Consent and legitimate interest in B2B capture
Do you need consent to contact a B2B lead, or is legitimate interest enough? We clarify, without being legal advice, the legal bases of commercial contact.
One of the most frequent doubts in B2B capture is whether consent is needed to contact someone. The short answer is it depends, and understanding it well protects your company. This article is not legal advice, but it is a map of the key concepts you should know.
The legal bases
The GDPR requires a legal basis to process personal data. In B2B capture, the two most relevant are consent (the person expressly accepts) and legitimate interest (you have a reasonable commercial interest that does not violate their rights). Which applies depends on the context and the channel.
When legitimate interest usually suffices
In B2B contact aimed at a professional for a reason related to their work, legitimate interest is usually a valid basis, provided you make an honest balancing of your interest against their rights, inform them and respect their right to object.
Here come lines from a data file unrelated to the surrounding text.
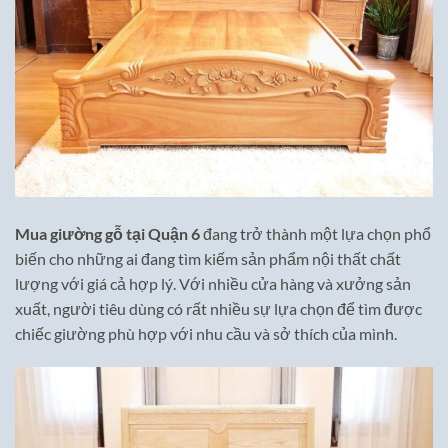
Mua giường gỗ tại Quận 6
đang trở thành một lựa chọn phổ
biến cho những ai đang tìm kiếm sản phẩm nội thất chất
lượng với giá cả hợp lý. Với nhiều cửa hàng và xưởng sản
xuất, người tiêu dùng có rất nhiều sự lựa chọn để tìm được
chiếc giường phù hợp với nhu cầu và sở thích của mình.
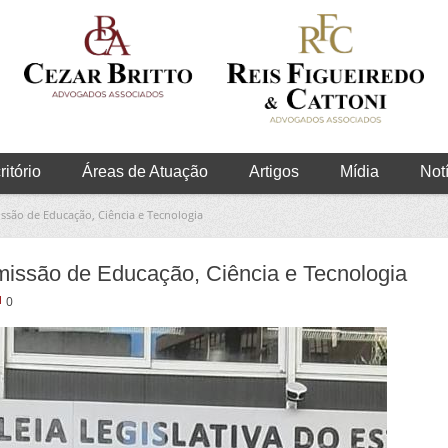
itório
Áreas de Atuação
Artigos
Mídia
Not
ssão de Educação, Ciência e Tecnologia
missão de Educação, Ciência e Tecnologia
0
It is not a blank check: it requires judgment and transparency.
- All capture needs a legal basis
- Legitimate interest: common in B2B, with balancing
- Consent: required in certain channels and data
- Always: inform and respect the right to object
- Documenting the basis protects you
The role of the lead provider
If you buy leads, the origin and legal basis of that data matters as much as your own. A serious provider can explain where the data comes from and on what basis they process it. Buying from someone who cannot transfers a risk that ends up being yours. The key question: on what basis do you process this data?
The practical rule
You do not need to be a lawyer, but you do need to work with providers who take compliance seriously and to document your own legal basis. Legitimate interest, well applied, opens the door to B2B capture; ignoring it or assuming anything goes is the real risk. When in doubt, consult a specialist.